The majors are reacting. A second round of layoffs has already started and this time it is more focused on E&P companies. Of the 150,000 layoffs that took place across the oil and gas industry since last fall, only about 10 percent were related to producers, while more than 100,000 jobs were eliminated from service and drilling contractors. Many E&P companies thought that the decrease in the oil price is only temporary and they did not want to lose their skilled workforce. But now things seem to change. Many majors are catching up and announcing massive job cuts: Chevron 1,500, Shell 6,500 and ConocoPhillips noted that it already has reduced its work force by 1,500 and expects to continue so.

There might also be a second round of capex slashing. ConocoPhillips was the first major that reduced capex after prices fell. Recently, it reduced its investment by another $0.5 billion.

On the other hand, all majors are committed to keep their dividends steady. Shell's dividend will remain unchanged at $1.88 and the company wants to pay at least the same amount in 2016. BP's CEO also stated that his first priority is maintaining the dividend.

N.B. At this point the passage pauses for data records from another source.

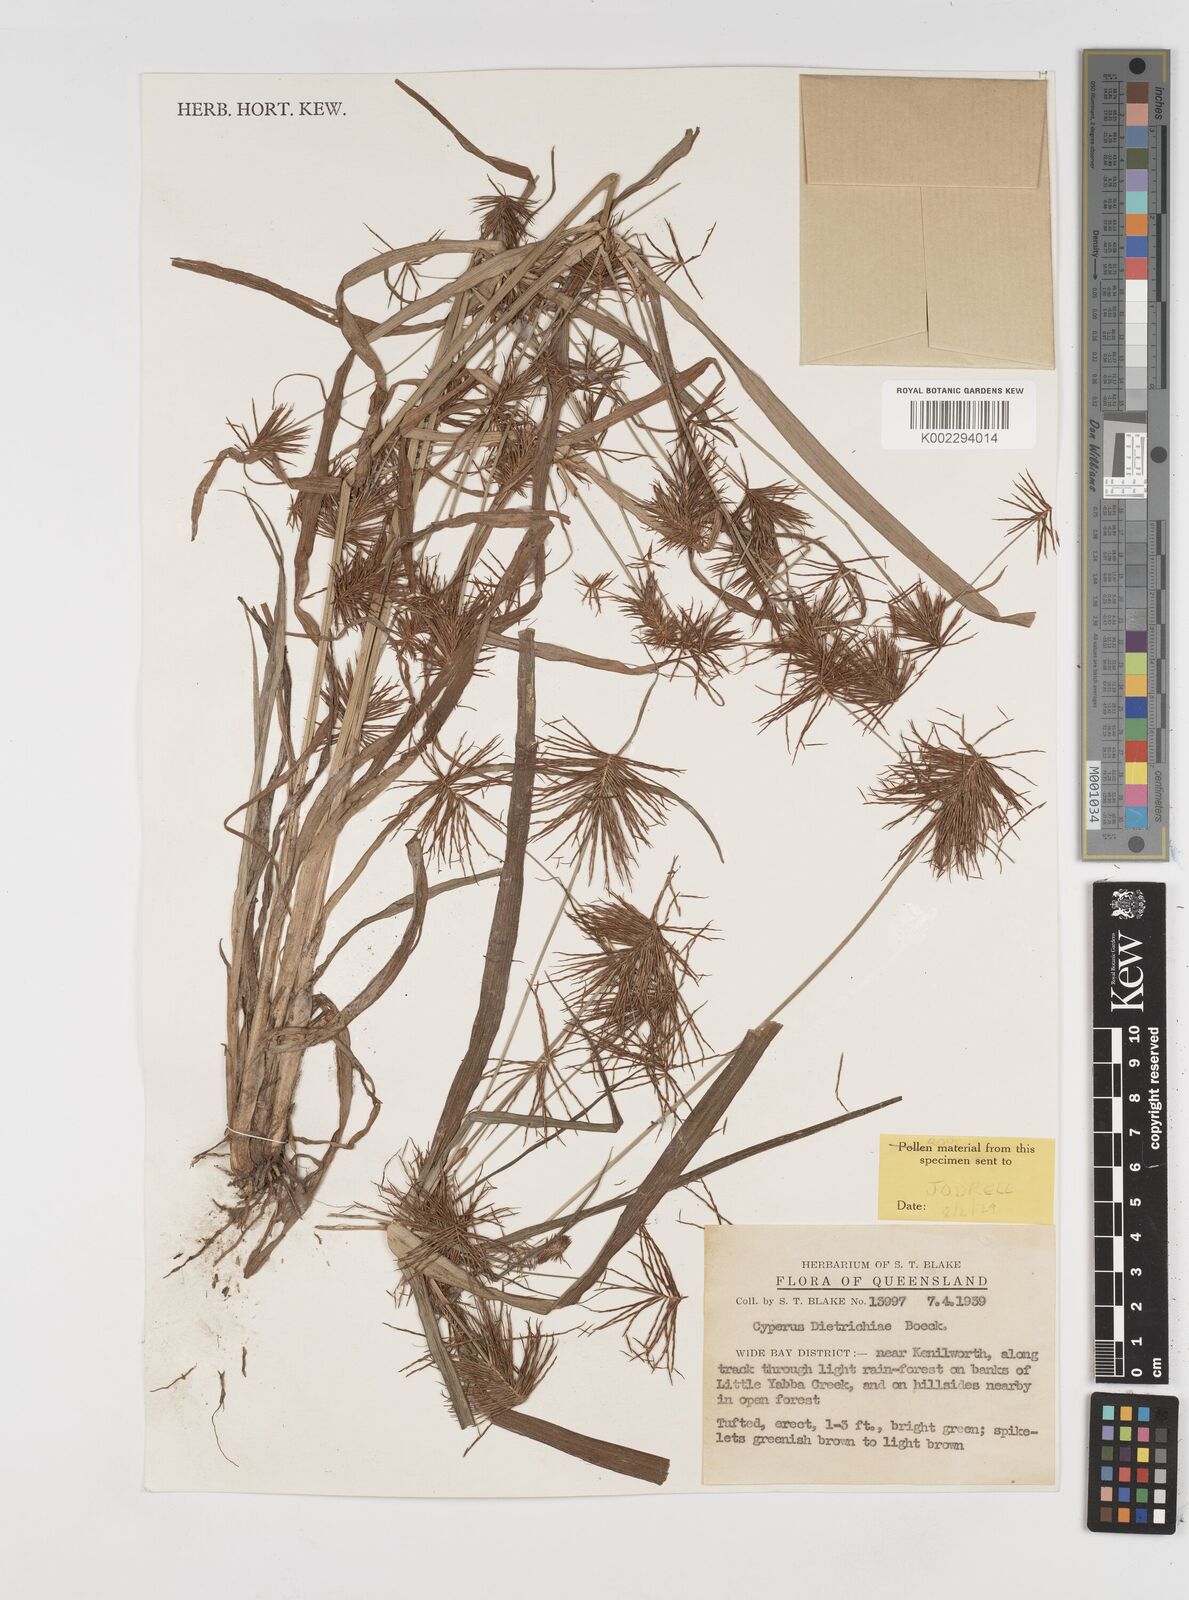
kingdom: Plantae
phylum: Tracheophyta
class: Liliopsida
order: Poales
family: Cyperaceae
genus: Cyperus
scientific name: Cyperus dietrichiae
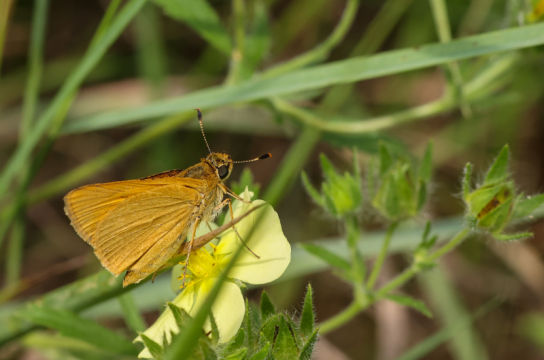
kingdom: Animalia
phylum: Arthropoda
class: Insecta
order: Lepidoptera
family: Hesperiidae
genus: Atrytone
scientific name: Atrytone delaware
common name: Delaware Skipper
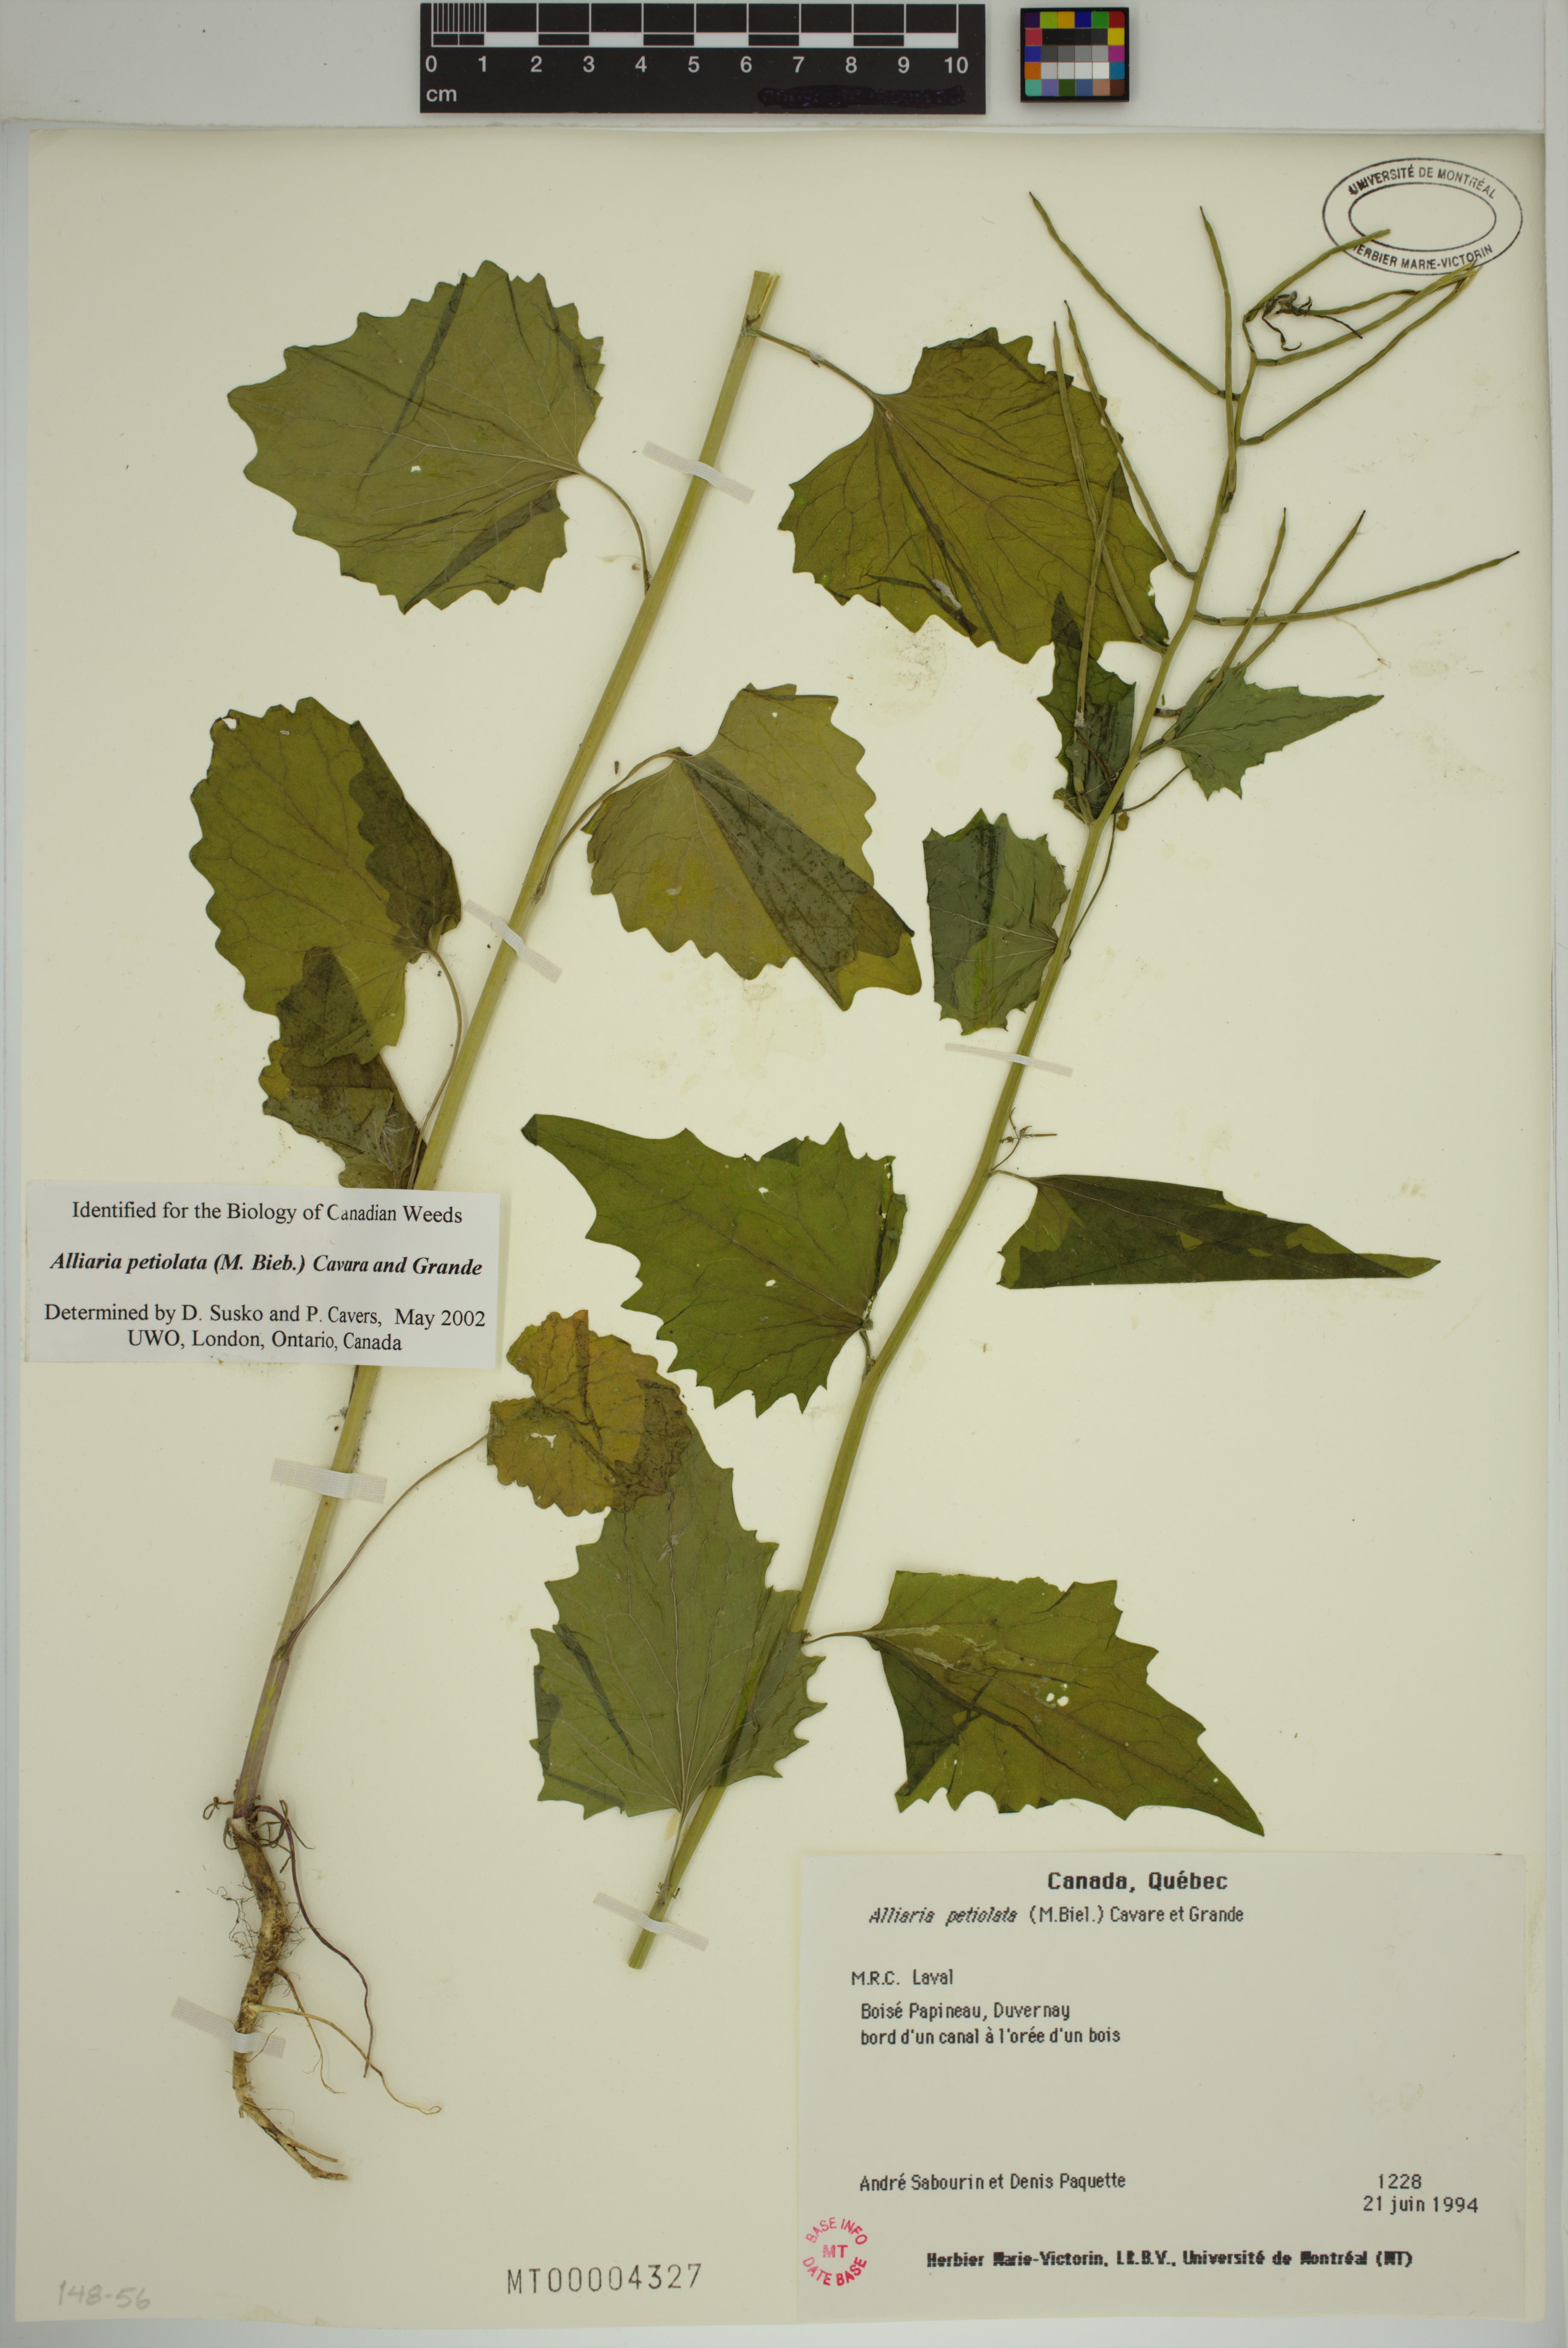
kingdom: Plantae
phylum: Tracheophyta
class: Magnoliopsida
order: Brassicales
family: Brassicaceae
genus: Alliaria
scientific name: Alliaria petiolata
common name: Garlic mustard
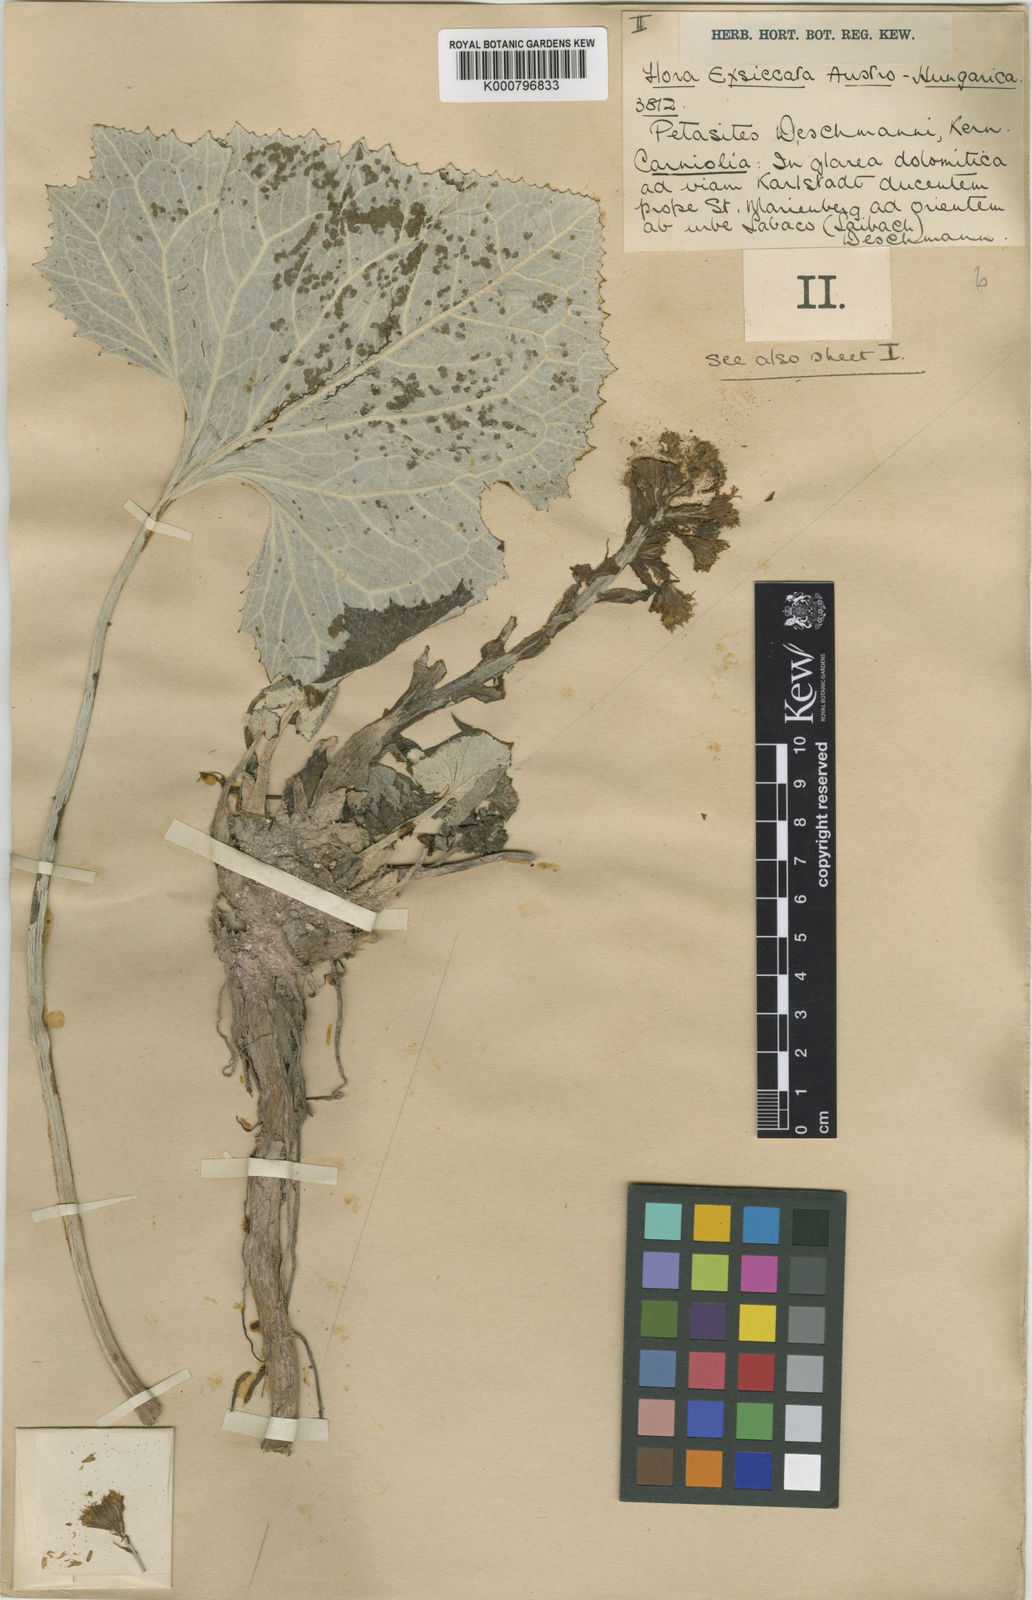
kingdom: Plantae
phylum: Tracheophyta
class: Magnoliopsida
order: Asterales
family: Asteraceae
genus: Petasites
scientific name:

At current oil prices even majors can't make much money. Q2 saw an average Brent price of $61.92 per barrel and an average WTI price of $57.84, both significantly higher than the current oil price level. Jobs and capex cuts are therefore no wonder. Most likely, these measures will result in lower production costs per boe. However, how far these efforts can go is questionable and if the oil price keeps at present level, majors can only maintain their dividends by selling assets or raising debt, both not very sustainable strategies. E.g., let's take Exxon Mobil, arguably the best in class, as mentioned above. The company paid back $4.1 billion to its shareholders in Q1, but did this by increasing debt by $1 billion. If the oil price does not recover, this quarter Exxon Mobil needs to raise more debt or sell more assets if it wants to maintain dividends and share buybacks. Something similar is true for the other companies in this article.

One should not forget that the majors (except ConocoPhillips) can rely on their downstream business that is thriving amid the current price environment (low gas prices drive demand, while refining capacity did not change). Other, independent companies don't have that luxury. As can be seen from my investigations about 2013 and 2014 production costs, their margins are also smaller. Presently, many smaller upstream companies are spending more to produce one boe than they are realizing for it. An oil price at the current level - or even the level of Q2 - is not sustainable at today's cost level. The big questions is to what extent producers can slash their expenses.

Disclosure: I/we have no positions in any stocks mentioned, and no plans to initiate any positions within the next 72 hours.

I wrote this article myself, and it expresses my own opinions. I am not receiving compensation for it (other than from Seeking Alpha). I have no business relationship with any company whose stock is mentioned in this article.